Questions to answer
[1] According to the review, what rating was Dude, Where's My Car? released with?
[2] Please quote the stretch of the review from "When the movie’s" through "like totally sucks.".

[Excerpted text]

Now Road Trip wasn’t the best teen film of the year. In fact, I thought it was complete and utter garbage, and panned it accordingly. For doing so, I refused this castigation:
"Hey Loser,
You must have no sense of humer in fact when is the last time you even laughed. See this movie again and then email me back with what you thought of it. Oh yeah watch it froma teens point of view, because this movie is aimed towards teens not for some up tight press guy who has had one too many dicks up his a--. One final thing “take my advice pull down your pants and slide on the ice” in other words chill out man have some fun."
Now I’m not some middle-aged, completely out of his element, holier than though film critic who only finds Frasier funny and thinks the only good movies are period pieces. I don’t make stupid comments like James Berardinelli in his review of Loser claiming, "Amy Heckerling, a woman who, at age 45, still has her hand on the pulse of men and women less than half her age."
I like stupid, lowbrow comedies as much as the next man as long as I find them clever, original, and/or creative. To me, the funniest movies of this year are Scary Movie, The Grinch, Little Nicky, and Battlefield Earth. I simply didn’t find Road Trip to be laugh my a-- off hilarious because Tom Green mouthing a live mouse isn’t funny to me. What I can say is that at the very least, Road Trip boasts the most T&A of any theatrical release I’ve seen this year, and while they may not be the best bare breasts of the year (Katie Holmes’ in The Gift are still upcoming), they were pleasant nonetheless. In addition, I found Seann William Scott’s reprisal of his the chauvinistic male pig character from American Pie in Road Trip to be entertaining as well and probably would’ve enjoyed seeing him do it again in Dude, Where’s My Car?, but alas, it wasn’t meant to be.
This PG-13 release is a gross out, teensploitation film at its heart missing the gross out comedy and teensploitation. It’s worse than Road Trip in every possible way. Dude, Where’s My Car? is nothing more than an extended version of the trailers we’ve all had forced onto us over the last two weeks. Thought a blind person flipping the bird was funny in the Tom Green movie? You’ll pass a kidney stone laughing at a blind kid feeling up a "hot chick" from another planet. The PG-13 rating looms over this movie like all the others I’ve b----ed about that should’ve been rated R this year (Loser, Coyote Ugly, Bring It On, Pay It Forward).
Jesse and Chester go to a strip club where no one’s naked. The closest thing we have to female nudity in Dude, Where’s My Car? is girls wearing wet white T-shirts. But if you’re interested in seeing Donkeylips (Michael Bower from Salute Your Shorts) completely naked save for some white underwear, this is your movie. If you’re into seeing a transsexual stripper showing his "package" to another guy, this is your movie. And, I’m not some devout Christian or anything, but call me crazy, I think a prepubescent boy and his father looking up a 50-foot-bimbo’s dress is wrong and unfunny. Nor do I find Andy Dick amusing at all, not even as a French man’s prisoner/b---h.
When the movie’s not busy ripping off its predecessors with a pot-smoking dog, offending my people with its racist to Chinese jokes, or killing my brain cells with its predictable potty humor, once every act or so, it might have something funny, like a one-upmanship battle between the two with Fabio and his girlfriend. But there are only three such moments in the film. Save your cash, because dude, this movie like totally sucks.

[/Excerpted text]
[Recorded information]

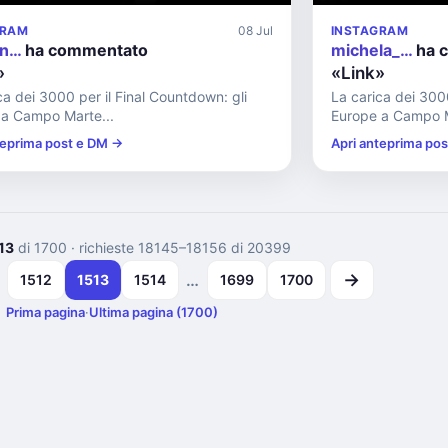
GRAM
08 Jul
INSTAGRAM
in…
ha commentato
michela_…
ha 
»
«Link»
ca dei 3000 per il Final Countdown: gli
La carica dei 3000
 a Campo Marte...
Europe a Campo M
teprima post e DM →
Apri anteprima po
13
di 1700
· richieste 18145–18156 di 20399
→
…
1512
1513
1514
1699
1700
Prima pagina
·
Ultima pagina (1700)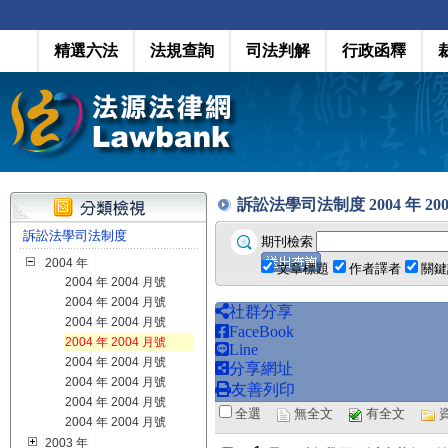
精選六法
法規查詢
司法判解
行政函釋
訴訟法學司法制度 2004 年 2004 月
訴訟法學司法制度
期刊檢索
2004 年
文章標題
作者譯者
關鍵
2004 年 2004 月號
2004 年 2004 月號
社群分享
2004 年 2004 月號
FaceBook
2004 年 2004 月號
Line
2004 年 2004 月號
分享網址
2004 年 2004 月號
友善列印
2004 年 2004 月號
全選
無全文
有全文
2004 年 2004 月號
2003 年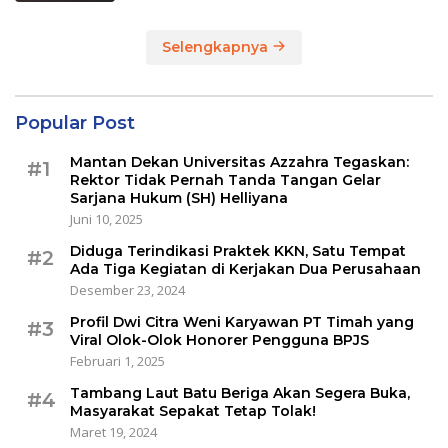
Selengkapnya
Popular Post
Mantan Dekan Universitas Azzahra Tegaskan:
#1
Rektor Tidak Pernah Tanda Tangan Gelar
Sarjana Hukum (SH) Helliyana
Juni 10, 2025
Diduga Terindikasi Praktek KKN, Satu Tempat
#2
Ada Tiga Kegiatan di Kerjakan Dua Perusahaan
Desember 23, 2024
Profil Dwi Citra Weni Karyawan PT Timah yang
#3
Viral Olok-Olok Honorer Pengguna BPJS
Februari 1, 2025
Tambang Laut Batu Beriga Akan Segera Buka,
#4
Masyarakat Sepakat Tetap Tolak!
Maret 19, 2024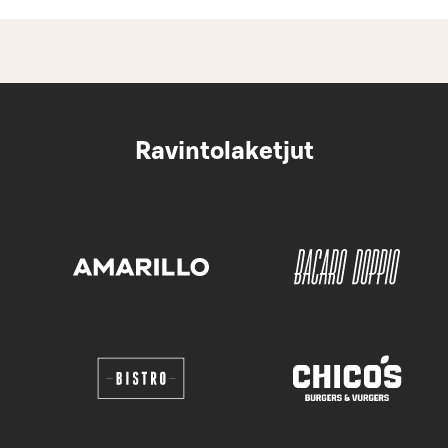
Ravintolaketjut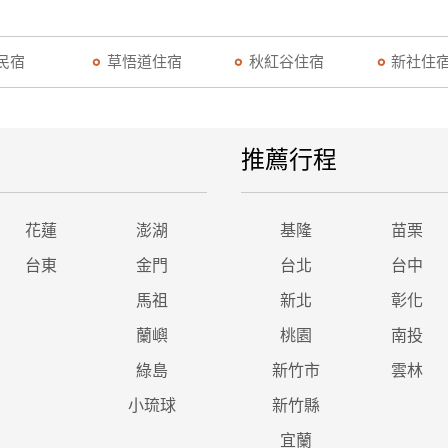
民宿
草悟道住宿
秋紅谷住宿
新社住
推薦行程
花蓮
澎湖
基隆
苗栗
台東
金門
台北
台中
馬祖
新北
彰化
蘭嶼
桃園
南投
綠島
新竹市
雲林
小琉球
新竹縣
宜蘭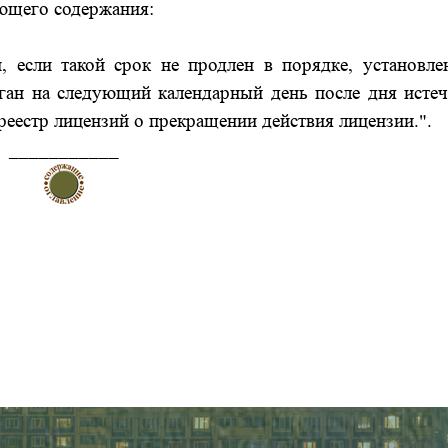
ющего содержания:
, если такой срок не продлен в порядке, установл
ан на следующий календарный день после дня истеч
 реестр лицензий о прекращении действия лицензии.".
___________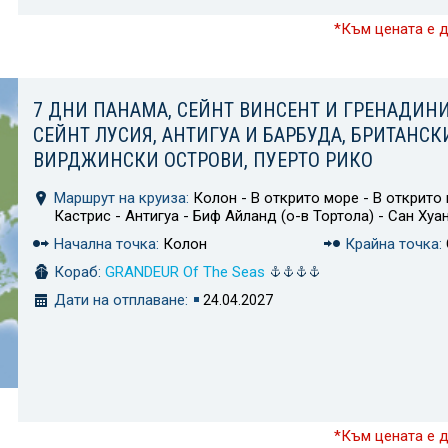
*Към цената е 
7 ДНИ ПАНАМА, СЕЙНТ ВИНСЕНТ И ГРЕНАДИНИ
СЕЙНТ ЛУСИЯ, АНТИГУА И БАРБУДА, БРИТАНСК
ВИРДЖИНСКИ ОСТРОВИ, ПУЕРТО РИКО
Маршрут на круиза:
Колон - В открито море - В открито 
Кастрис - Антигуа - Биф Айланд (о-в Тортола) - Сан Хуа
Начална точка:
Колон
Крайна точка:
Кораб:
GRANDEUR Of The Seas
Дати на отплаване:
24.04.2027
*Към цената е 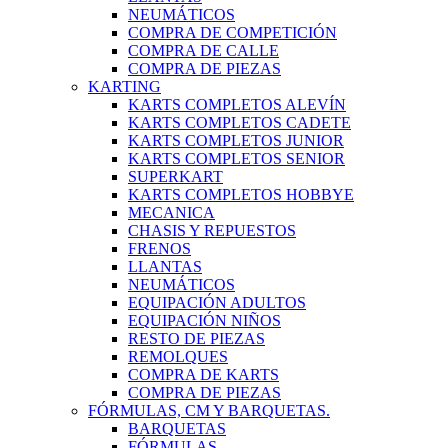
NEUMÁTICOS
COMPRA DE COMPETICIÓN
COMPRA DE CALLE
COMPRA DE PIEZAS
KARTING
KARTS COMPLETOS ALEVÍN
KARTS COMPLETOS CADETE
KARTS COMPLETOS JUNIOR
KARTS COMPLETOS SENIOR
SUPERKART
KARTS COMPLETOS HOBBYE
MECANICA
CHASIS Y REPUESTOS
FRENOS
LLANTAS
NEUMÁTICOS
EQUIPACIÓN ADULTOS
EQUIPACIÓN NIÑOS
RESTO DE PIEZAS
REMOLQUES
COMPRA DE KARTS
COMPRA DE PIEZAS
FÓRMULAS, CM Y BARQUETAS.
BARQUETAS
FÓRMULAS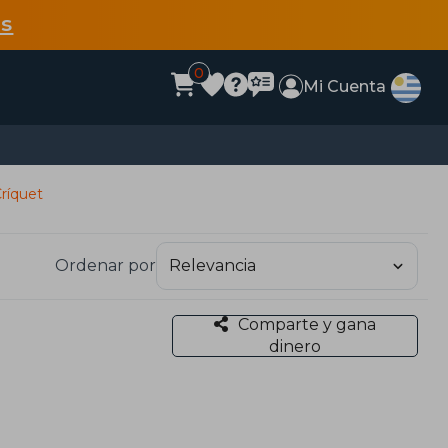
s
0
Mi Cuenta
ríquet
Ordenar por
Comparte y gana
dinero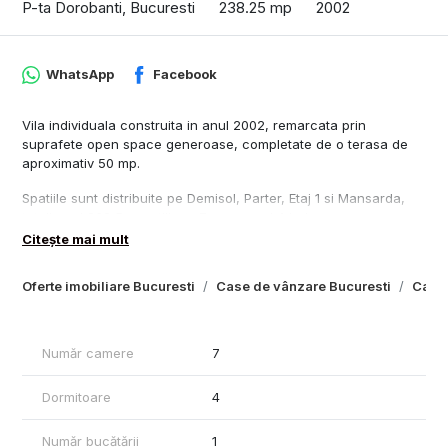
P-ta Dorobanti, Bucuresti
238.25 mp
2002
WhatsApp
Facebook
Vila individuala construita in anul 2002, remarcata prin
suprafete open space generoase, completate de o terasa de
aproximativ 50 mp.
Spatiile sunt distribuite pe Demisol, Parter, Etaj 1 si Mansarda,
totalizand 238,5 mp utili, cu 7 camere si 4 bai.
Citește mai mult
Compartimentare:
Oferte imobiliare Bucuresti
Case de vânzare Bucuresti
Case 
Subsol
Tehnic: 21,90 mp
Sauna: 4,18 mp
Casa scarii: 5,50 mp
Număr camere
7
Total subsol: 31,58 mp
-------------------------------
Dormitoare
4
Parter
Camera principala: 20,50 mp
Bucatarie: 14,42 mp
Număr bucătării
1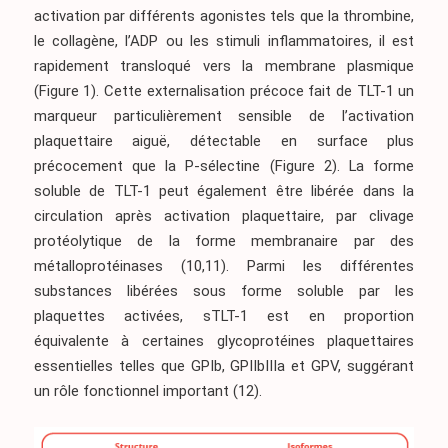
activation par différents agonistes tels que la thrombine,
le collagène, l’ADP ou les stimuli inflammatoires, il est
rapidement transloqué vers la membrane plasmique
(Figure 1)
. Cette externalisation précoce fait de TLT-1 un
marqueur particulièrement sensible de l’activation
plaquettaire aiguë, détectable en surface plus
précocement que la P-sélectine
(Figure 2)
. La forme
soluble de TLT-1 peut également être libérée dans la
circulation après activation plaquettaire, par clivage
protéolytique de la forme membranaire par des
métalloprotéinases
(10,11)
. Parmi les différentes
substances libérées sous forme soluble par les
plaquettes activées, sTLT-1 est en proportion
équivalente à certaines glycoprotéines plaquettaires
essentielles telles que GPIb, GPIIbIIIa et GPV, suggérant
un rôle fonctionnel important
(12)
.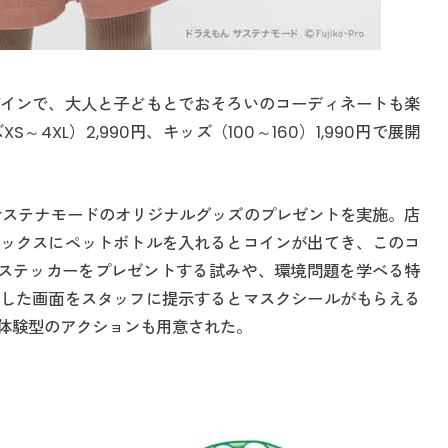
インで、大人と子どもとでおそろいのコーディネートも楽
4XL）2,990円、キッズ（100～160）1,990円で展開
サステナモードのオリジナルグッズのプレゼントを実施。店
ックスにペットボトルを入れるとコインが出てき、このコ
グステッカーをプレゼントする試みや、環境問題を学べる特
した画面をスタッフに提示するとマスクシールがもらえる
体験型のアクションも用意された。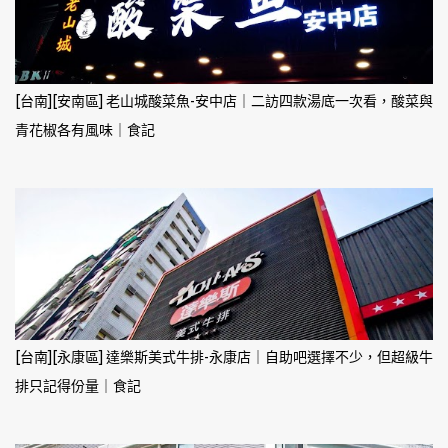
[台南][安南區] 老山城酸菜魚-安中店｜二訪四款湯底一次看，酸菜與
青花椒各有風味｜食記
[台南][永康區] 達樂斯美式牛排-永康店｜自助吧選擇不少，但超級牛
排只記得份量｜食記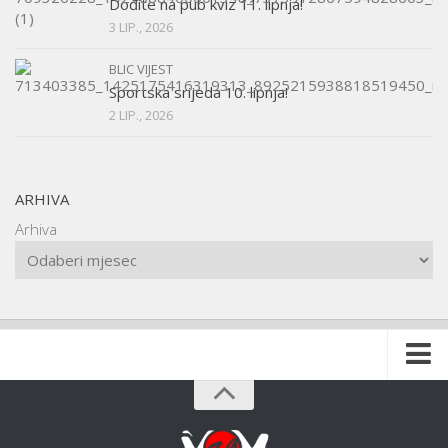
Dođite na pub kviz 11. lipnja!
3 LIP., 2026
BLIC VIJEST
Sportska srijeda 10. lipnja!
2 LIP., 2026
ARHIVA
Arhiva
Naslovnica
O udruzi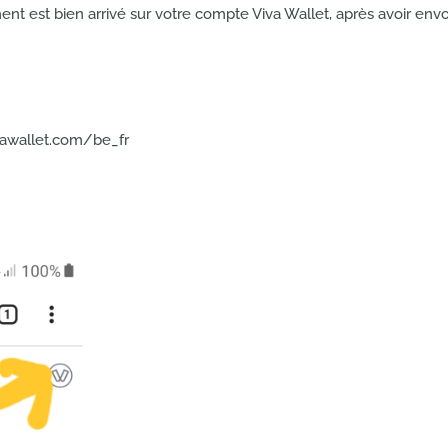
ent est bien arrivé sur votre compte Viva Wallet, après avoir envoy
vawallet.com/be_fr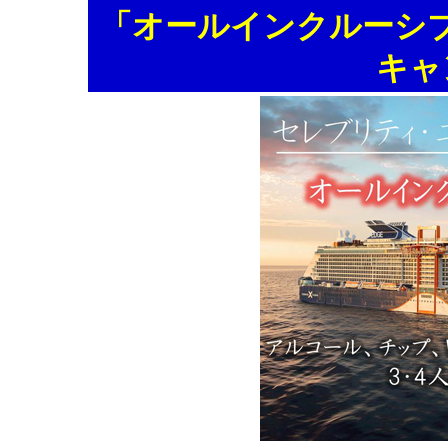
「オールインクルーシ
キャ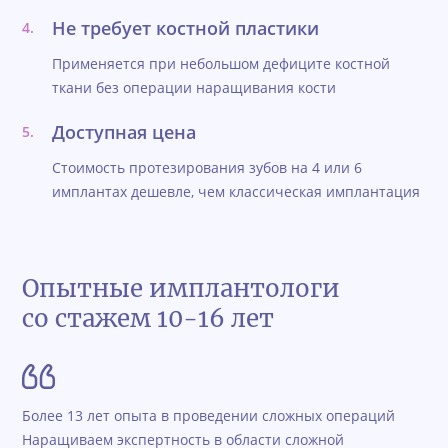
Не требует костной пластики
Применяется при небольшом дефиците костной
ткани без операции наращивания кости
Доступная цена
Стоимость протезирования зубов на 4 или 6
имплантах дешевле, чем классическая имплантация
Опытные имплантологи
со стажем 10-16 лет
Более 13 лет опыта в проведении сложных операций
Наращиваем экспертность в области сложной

[/Recorded information]

Exercise solutions
[1] PG-13

[2]
When the movie’s not busy ripping off its predecessors with a pot-smoking dog, offending my people with its racist to Chinese jokes, or killing my brain cells with its predictable potty humor, once every act or so, it might have something funny, like a one-upmanship battle between the two with Fabio and his girlfriend. But there are only three such moments in the film. Save your cash, because dude, this movie like totally sucks.